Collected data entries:
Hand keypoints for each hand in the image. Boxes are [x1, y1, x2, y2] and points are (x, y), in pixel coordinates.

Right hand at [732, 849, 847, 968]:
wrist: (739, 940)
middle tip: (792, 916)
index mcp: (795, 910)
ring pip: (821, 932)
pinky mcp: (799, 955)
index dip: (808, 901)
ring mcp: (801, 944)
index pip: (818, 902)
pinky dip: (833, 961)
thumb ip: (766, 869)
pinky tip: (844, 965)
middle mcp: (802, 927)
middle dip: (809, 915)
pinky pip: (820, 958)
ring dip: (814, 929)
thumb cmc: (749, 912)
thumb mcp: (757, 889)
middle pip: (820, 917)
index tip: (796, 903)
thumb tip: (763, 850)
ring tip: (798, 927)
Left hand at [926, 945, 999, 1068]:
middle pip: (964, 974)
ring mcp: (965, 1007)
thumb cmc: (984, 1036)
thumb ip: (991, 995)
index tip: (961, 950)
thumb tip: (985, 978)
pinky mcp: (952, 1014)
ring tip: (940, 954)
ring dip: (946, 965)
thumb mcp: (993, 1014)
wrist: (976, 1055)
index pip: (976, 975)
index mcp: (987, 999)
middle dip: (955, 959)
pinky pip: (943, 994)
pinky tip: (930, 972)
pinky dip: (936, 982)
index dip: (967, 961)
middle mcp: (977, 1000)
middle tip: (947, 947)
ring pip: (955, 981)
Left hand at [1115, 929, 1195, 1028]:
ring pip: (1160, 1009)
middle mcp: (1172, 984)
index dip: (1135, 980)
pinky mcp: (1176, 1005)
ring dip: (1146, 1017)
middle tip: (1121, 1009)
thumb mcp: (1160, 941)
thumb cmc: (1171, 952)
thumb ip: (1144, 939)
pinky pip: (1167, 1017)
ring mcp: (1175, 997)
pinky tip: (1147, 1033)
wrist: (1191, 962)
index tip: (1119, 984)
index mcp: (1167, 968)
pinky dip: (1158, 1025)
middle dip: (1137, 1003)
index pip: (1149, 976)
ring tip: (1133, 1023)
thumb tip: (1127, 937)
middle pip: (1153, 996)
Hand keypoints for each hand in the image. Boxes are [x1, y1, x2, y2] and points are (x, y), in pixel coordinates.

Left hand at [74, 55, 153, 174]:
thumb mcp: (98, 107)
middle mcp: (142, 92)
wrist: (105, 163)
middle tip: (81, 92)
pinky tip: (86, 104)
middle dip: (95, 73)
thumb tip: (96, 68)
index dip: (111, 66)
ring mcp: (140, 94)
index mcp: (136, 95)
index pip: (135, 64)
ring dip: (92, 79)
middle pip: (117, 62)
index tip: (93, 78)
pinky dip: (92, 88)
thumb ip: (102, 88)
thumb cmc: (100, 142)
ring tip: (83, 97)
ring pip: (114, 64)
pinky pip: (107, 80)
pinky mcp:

> [Problem description]
Word for word, repeat every record.

> [Output below]
Hand keypoints for each hand in the image. Boxes are [x1, y1, x2, y2] and points are (x, y), in pixel coordinates.

Right hand at [732, 849, 847, 968]:
wrist: (739, 940)
middle tip: (792, 916)
index mcp: (795, 910)
ring pip: (821, 932)
pinky mcp: (799, 955)
index dip: (808, 901)
ring mcp: (801, 944)
index pip: (818, 902)
pinky dip: (833, 961)
thumb ip: (766, 869)
pinky tip: (844, 965)
middle mcp: (802, 927)
middle dip: (809, 915)
pinky pip: (820, 958)
ring dip: (814, 929)
thumb cmc: (749, 912)
thumb mcp: (757, 889)
middle pip: (820, 917)
index tip: (796, 903)
thumb tip: (763, 850)
ring tip: (798, 927)
Left hand at [926, 945, 999, 1068]:
middle pip: (964, 974)
ring mcp: (965, 1007)
thumb cmc: (984, 1036)
thumb ip: (991, 995)
index tip: (961, 950)
thumb tip: (985, 978)
pinky mcp: (952, 1014)
ring tip: (940, 954)
ring dip: (946, 965)
thumb mcp: (993, 1014)
wrist: (976, 1055)
index pip: (976, 975)
index mcp: (987, 999)
middle dip: (955, 959)
pinky pip: (943, 994)
pinky tip: (930, 972)
pinky dip: (936, 982)
index dip: (967, 961)
middle mcp: (977, 1000)
middle tip: (947, 947)
ring pip: (955, 981)
Left hand at [1115, 929, 1195, 1028]:
ring pip: (1160, 1009)
middle mcp: (1172, 984)
index dip: (1135, 980)
pinky mcp: (1176, 1005)
ring dip: (1146, 1017)
middle tip: (1121, 1009)
thumb mcp: (1160, 941)
thumb cmc: (1171, 952)
thumb ip: (1144, 939)
pinky pip: (1167, 1017)
ring mcp: (1175, 997)
pinky tip: (1147, 1033)
wrist: (1191, 962)
index tip: (1119, 984)
index mcp: (1167, 968)
pinky dip: (1158, 1025)
middle dip: (1137, 1003)
index pip: (1149, 976)
ring tip: (1133, 1023)
thumb tip: (1127, 937)
middle pip: (1153, 996)
Hand keypoints for each hand in the image. Boxes are [x1, y1, x2, y2] and points are (x, y), in pixel coordinates.

Left hand at [74, 55, 153, 174]:
thumb mcp: (98, 107)
middle mcp: (142, 92)
wrist: (105, 163)
middle tip: (81, 92)
pinky tip: (86, 104)
middle dip: (95, 73)
thumb tip: (96, 68)
index dip: (111, 66)
ring mcp: (140, 94)
index mcp: (136, 95)
index pip: (135, 64)
ring dip: (92, 79)
middle pip: (117, 62)
index tip: (93, 78)
pinky dip: (92, 88)
thumb ip: (102, 88)
thumb cmc: (100, 142)
ring tip: (83, 97)
ring pip: (114, 64)
pinky pip: (107, 80)
pinky mcp:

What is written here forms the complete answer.